Commentaires sur Ce qui aurait pu être...

  • Wouha tu as mon âge je crois ou pas loin et tu es sûre de ta voie =) ça fait vraiment plaisir à voir. Et oui, ingénieur ça paiera beaucoup mieux que traductrice - quoique, ma Truite m'a parlé d'une amie de sa boss, traductrice, 3000€ par mois, qui vit en Irlande et a voyagé partout dans le monde. J'en bave...
    Enfin perso je sais que les langues ça me passionne mais je n'en ferai finalement pas mon métier. C'est con j'ai envie de dire, 4 ans que je croupis à la Sorbonne pour finalement passer un concours d'inspecteur du travail, rapport à tous ces méchants bosses que j'ai côtoyé lorsque je travaillais plus ou moins à côté des cours. J'adore travailler mais je hais le monde de l'entreprise, alors tant qu'à faire...
    Sinon (tu permets, je m'épanche xD), je pensais à un métier lié au social, même si j'ai une certaine aversion pour l'être humain.
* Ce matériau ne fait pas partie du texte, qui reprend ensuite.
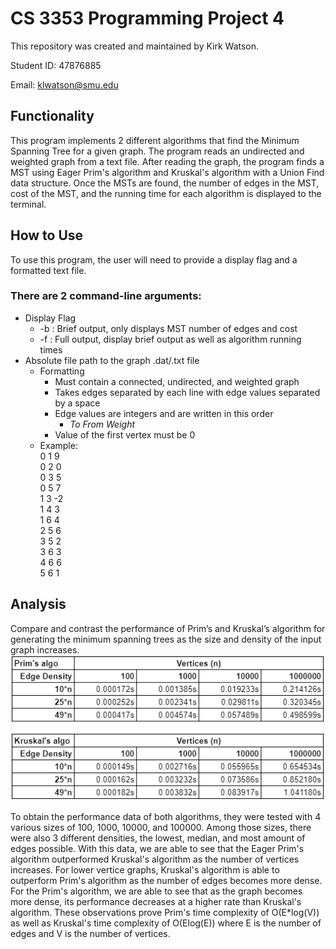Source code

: # CS 3353 Programming Project 4
This repository was created and maintained by Kirk Watson.

Student ID: 47876885

Email: klwatson@smu.edu

## Functionality
This program implements 2 different algorithms that find the Minimum Spanning Tree for a given graph.
The program reads an undirected and weighted graph from a text file.
After reading the graph, the program finds a MST using Eager Prim's algorithm and Kruskal's algorithm with a Union Find data structure.
Once the MSTs are found, the number of edges in the MST, cost of the MST, and the running time for each algorithm is displayed to the terminal.

## How to Use
To use this program, the user will need to provide a display flag and a formatted text file.

### There are 2 command-line arguments:
* Display Flag
  * -b : Brief output, only displays MST number of edges and cost
  * -f : Full output, display brief output as well as algorithm running times  
* Absolute file path to the graph .dat/.txt file
  * Formatting
    * Must contain a connected, undirected, and weighted graph
    * Takes edges separated by each line with edge values separated by a space
    * Edge values are integers and are written in this order
      * *To*   *From*  *Weight*
    * Value of the first vertex must be 0 
  * Example:  
    0 1 9  
    0 2 0  
    0 3 5  
    0 5 7  
    1 3 -2  
    1 4 3  
    1 6 4  
    2 5 6  
    3 5 2  
    3 6 3  
    4 6 6  
    5 6 1
    
## Analysis
Compare and contrast the performance of Prim’s and Kruskal’s algorithm for generating the minimum spanning trees as the size and density of the input graph increases.
![image info](./artifacts/project4_data.PNG)

To obtain the performance data of both algorithms, they were tested with 4 various sizes of 100, 1000, 10000, and 100000.
Among those sizes, there were also 3 different densities, the lowest, median, and most amount of edges possible.
With this data, we are able to see that the Eager Prim's algorithm outperformed Kruskal's algorithm as the number of vertices increases.
For lower vertice graphs, Kruskal's algorithm is able to outperform Prim's algorithm as the number of edges becomes more dense.
For the Prim's algorithm, we are able to see that as the graph becomes more dense, its performance decreases at a higher rate than Kruskal's algorithm.
These observations prove Prim's time complexity of O(E*log(V)) as well as Kruskal's time complexity of O(Elog(E)) where E is the number of edges and V is the number of vertices.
Je considère qu'on est là où on est en partie parce qu'on l'a cherché, donc les gens qui gèrent pas leur budget et qui se plaignent, ça me les brise. Donc plutôt bosser avec des enfants, mais vient le problème que je n'ai pas l'instinct maternel et que je tuerais un gosse si j'en avais 10 à charge comme je vois à la crèche où je vais chercher le bébé dont je m'occupe.
    Oui parce qu'en fait je suis baby-sitter et c'est le seul "métier" dans lequel je tiens, parce que les relations avec les parents, qui sont pourtant mes employeurs, sont bien meilleures que celles avec les "vrais bosses" tu vois... Terrible, non? Je m'occupe de bébés (Colin, je le garde depuis qu'il a à peine 5 mois, et là il va fêter sa première année en mars), et on me fait plus confiance que quand il s'agit d'argent. Ca me sidère.
    Bref, inspectrice du travail, assistante sociale ou nourrice; bonjour les prétentions >_<.